But he was standing again as he had been when first she’d seen him, arms folded, leaning this time against the high post at the end of the bed.
“Why do you want to marry me?” he said.
“I don’t.” Ishbel was too tired, and still too shocked by Maximilian’s appearance, to dissemble.
“Then why are you here?”
“Because the Coil told me to come. They were the ones who insisted I marry you.”
“Why?”
A small hesitation. “I don’t know.” And that was only a small white lie, Ishbel thought. She had no idea at all why the Great Serpent thought marriage to this man would make a difference.
“They are prepared to offer me you and all your riches … just because …”
“I have never questioned the way of the Coil,” Ishbel said, relieved that a measure of dignity had crept back into her voice.
He smiled, and Ishbel was taken aback by the difference it made to his face. He had striking looks with his aquiline nose and deep blue eyes, but was somewhat forbidding (not even considering the circumstances of his arrival into her room). But his smile lit up his face and made his eyes dance with mischievousness.

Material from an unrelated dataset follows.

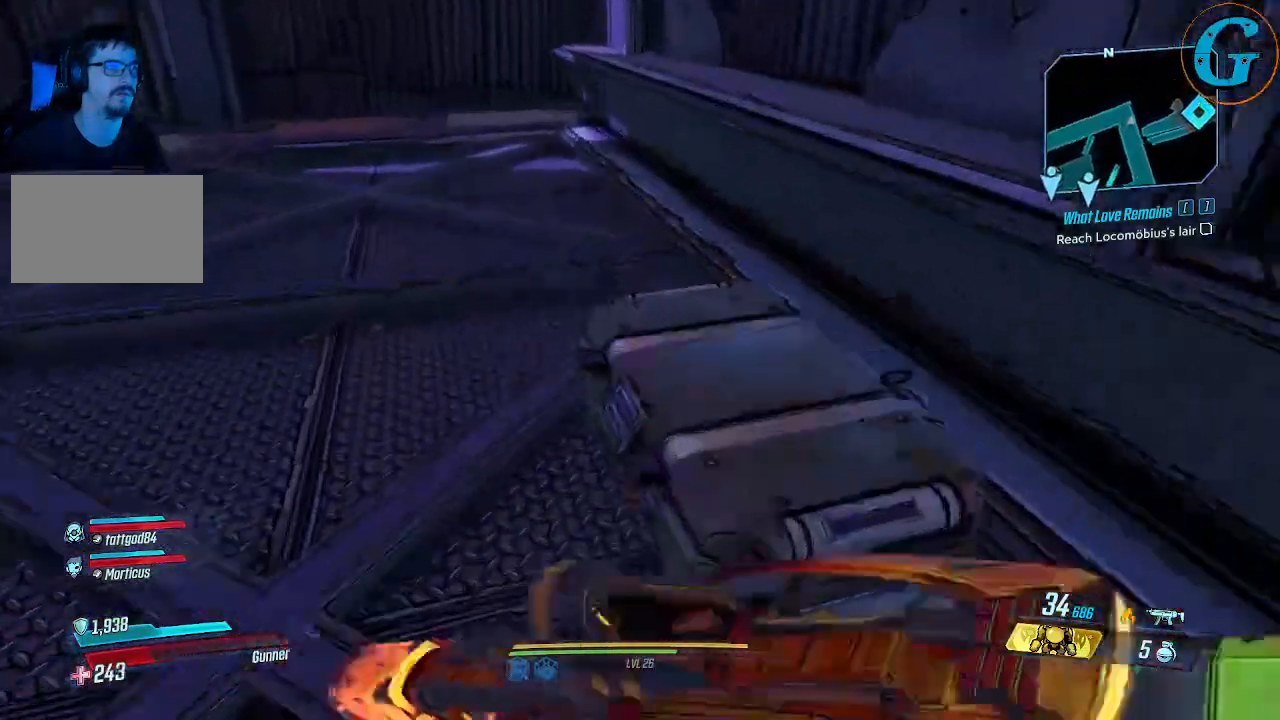
{"keys": [], "mouse": [], "events": [[166, "a", "down"], [250, "a", "up"]]}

“You were honest,” he said. “Thank you. But you do realise,” he went on, “that once married to you, I will owe the Coil no debt? They have offered you, but I shall not be tied to them through that offering.”

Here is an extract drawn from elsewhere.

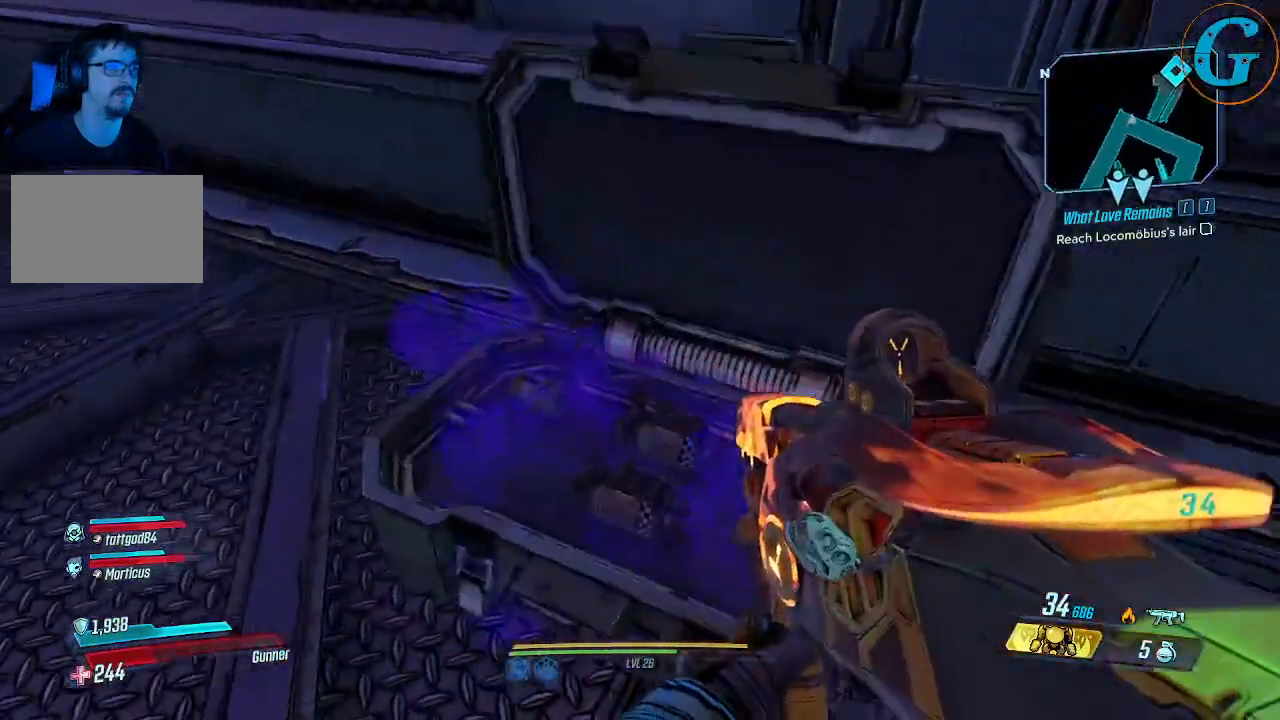
{"keys": [], "mouse": [], "events": []}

“They would not expect it.”
“I am marrying you, not the Coil.”
“I did not realise we had settled definitely on the marriage.”
He smiled again, that slow, mischievous smile.
“And Star Web?” Ishbel said, desperate to say something, anything.
He sobered immediately. “I apologise for StarWeb. She took matters too far. She —”
“She took matters as far as you gave her licence.”
“I wanted to push you. To see if —”
“You have almost pushed me too far,” Ishbel said, very softly.
“Then take my hand,” he said, holding out his left hand, “and let me pull you back from the brink.”
She waited a full five heartbeats, wishing she had the strength and the resources to clasp her hands behind her back and step away from him. Then, with a soft sigh of resignation, Ishbel offered up her hand.
Maximilian clasped it in his, then jerked a little, his eyes widening.
In that instant, as his flesh touched hers, Maximilian’s entire world tipped on its axis. Gods! He had expected everything but this!
Ishbel might bear the name Brunelle, but she carried within her the ancient bloodlines of Persimius.
Maybe she did carry with her the ancient, lost memories!
While Maximilian’s mind and heart were in turmoil, his calm exterior returned virtually instantaneously.
“I seem to have arrived most unexpectedly,” he said, “and do not have a place for the night. May I sleep in your bed, my Lady Ishbel Brunelle?”
15
PELEMERE, CENTRAL KINGDOMS
Ishbel allowed him to do what he wanted, for two reasons. Firstly, the Great Serpent had told her to allow nothing to stand in the way of this marriage, and Ishbel supposed that refusing Maximilian here might anger him enough to withdraw his offer. But the principal reason Ishbel allowed Maximilian to lead her slowly, gently, towards the bed was that he overwhelmed her utterly. She had expected to find a man who was … tedious. Someone she might regard with contempt. Nothing she’d heard had prepared her for the sheer presence and, she had to admit it, charm, of the man. She was tired and emotionally overwrought, but she could use neither of these states as an excuse.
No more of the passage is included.